Philip Queree met the woman, who cannot be named for legal reasons, on the Tinder dating app and had what he called “rough” sex on their second date. He was later taken to court for grabbing her breasts too hard during sex.
The woman claimed that although the sex was consensual, she told Queree she did not want her boobs fondled. She said Queree used “excessive force.”
“I was in a lot of pain. I felt he had been rough with me,” the woman said during the trial
“I had never experienced anything like this in my life, I had never felt pain in my breasts during sexual intercourse.
“Having my breasts grabbed to me that is not normal behavior.”
As a result of her accusations, Queree’s future medical career was destroyed as he was placed on the sex offenders’ register for five years.
On Thursday, however, the ruling against Queree was quashed.

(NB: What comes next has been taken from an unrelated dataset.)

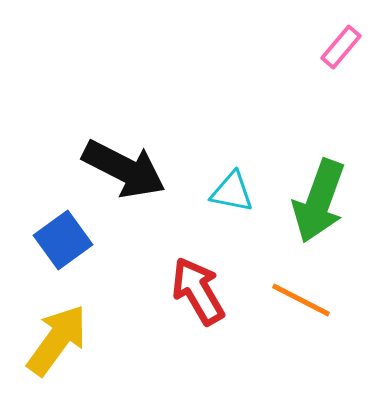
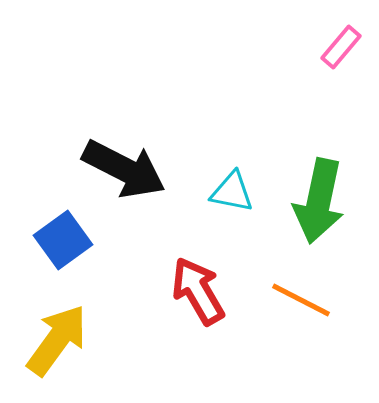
green arrow: rotated 8 degrees counterclockwise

Advocate David Steenson, who was representing the former medical student, said the appeal was based on insufficient evidence in the original case, and that Magistrate Bridget Shaw should not have reached the decision she did.
“Her complaints to the defendant did not amount to a complete prohibition of touching her breasts,” Steenson said. “She was demanding he was more gentle with her not that he wouldn’t touch her breasts at all.”
Steenson also said the indecent assault charge was inappropriate for the case, and his client should have been charged with either common assault or grave and criminal assault instead.
Prosecution representative Crown Advocate Conrad Yates told the court that Magistrate Shaw’s ruling was not a “snap” decision, but one that exercised “careful reasoned judgment.”
“The important issue is not whether the injuries were caused before consent was withdrawn, but whether consent was indeed withdrawn and if the defendant continued to grab her breasts in that knowledge,” Yates said.
The prosecution argued that the assault was in fact indecent, as they concerned a sexual part of the woman’s body, and that the sex had been consensual yet conditional, “to the extent that she told him not to grab her breasts.” He added that the woman was “willing to carry on if he didn't touch her breasts.”
When the judgment was returned, Bailiff Sir William Bailhache said that the court was satisfied that the 'Magistrate went wrong in a material way” and Queree’s conviction was set aside.